### DESCRIPTION OF THE TASK
Write out the whole listing again, exactly as given.

### GIVEN DATA
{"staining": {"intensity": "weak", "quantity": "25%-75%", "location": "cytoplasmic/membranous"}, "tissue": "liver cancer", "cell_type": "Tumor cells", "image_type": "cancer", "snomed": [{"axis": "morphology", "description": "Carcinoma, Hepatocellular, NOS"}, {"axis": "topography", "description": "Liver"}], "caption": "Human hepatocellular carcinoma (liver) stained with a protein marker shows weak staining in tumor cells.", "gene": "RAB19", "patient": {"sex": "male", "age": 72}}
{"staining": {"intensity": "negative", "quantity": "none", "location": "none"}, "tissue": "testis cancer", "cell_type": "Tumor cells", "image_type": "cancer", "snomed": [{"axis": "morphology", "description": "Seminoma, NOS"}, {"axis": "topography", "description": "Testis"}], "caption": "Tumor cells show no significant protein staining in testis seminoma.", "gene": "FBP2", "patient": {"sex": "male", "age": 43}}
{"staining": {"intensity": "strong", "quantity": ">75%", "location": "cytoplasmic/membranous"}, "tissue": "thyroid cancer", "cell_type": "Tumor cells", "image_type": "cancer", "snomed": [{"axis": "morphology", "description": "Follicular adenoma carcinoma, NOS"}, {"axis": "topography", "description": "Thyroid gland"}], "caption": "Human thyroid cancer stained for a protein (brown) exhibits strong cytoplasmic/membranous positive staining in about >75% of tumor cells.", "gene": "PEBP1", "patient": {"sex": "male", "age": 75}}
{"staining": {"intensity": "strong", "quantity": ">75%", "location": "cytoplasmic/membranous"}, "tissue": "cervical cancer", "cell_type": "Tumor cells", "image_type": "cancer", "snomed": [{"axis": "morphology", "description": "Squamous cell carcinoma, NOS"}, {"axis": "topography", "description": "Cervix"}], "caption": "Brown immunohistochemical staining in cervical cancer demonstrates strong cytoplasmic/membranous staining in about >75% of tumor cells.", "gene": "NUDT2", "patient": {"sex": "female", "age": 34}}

### RESPONSE AREA
{"staining": {"intensity": "weak", "quantity": "25%-75%", "location": "cytoplasmic/membranous"}, "tissue": "liver cancer", "cell_type": "Tumor cells", "image_type": "cancer", "snomed": [{"axis": "morphology", "description": "Carcinoma, Hepatocellular, NOS"}, {"axis": "topography", "description": "Liver"}], "caption": "Human hepatocellular carcinoma (liver) stained with a protein marker shows weak staining in tumor cells.", "gene": "RAB19", "patient": {"sex": "male", "age": 72}}
{"staining": {"intensity": "negative", "quantity": "none", "location": "none"}, "tissue": "testis cancer", "cell_type": "Tumor cells", "image_type": "cancer", "snomed": [{"axis": "morphology", "description": "Seminoma, NOS"}, {"axis": "topography", "description": "Testis"}], "caption": "Tumor cells show no significant protein staining in testis seminoma.", "gene": "FBP2", "patient": {"sex": "male", "age": 43}}
{"staining": {"intensity": "strong", "quantity": ">75%", "location": "cytoplasmic/membranous"}, "tissue": "thyroid cancer", "cell_type": "Tumor cells", "image_type": "cancer", "snomed": [{"axis": "morphology", "description": "Follicular adenoma carcinoma, NOS"}, {"axis": "topography", "description": "Thyroid gland"}], "caption": "Human thyroid cancer stained for a protein (brown) exhibits strong cytoplasmic/membranous positive staining in about >75% of tumor cells.", "gene": "PEBP1", "patient": {"sex": "male", "age": 75}}
{"staining": {"intensity": "strong", "quantity": ">75%", "location": "cytoplasmic/membranous"}, "tissue": "cervical cancer", "cell_type": "Tumor cells", "image_type": "cancer", "snomed": [{"axis": "morphology", "description": "Squamous cell carcinoma, NOS"}, {"axis": "topography", "description": "Cervix"}], "caption": "Brown immunohistochemical staining in cervical cancer demonstrates strong cytoplasmic/membranous staining in about >75% of tumor cells.", "gene": "NUDT2", "patient": {"sex": "female", "age": 34}}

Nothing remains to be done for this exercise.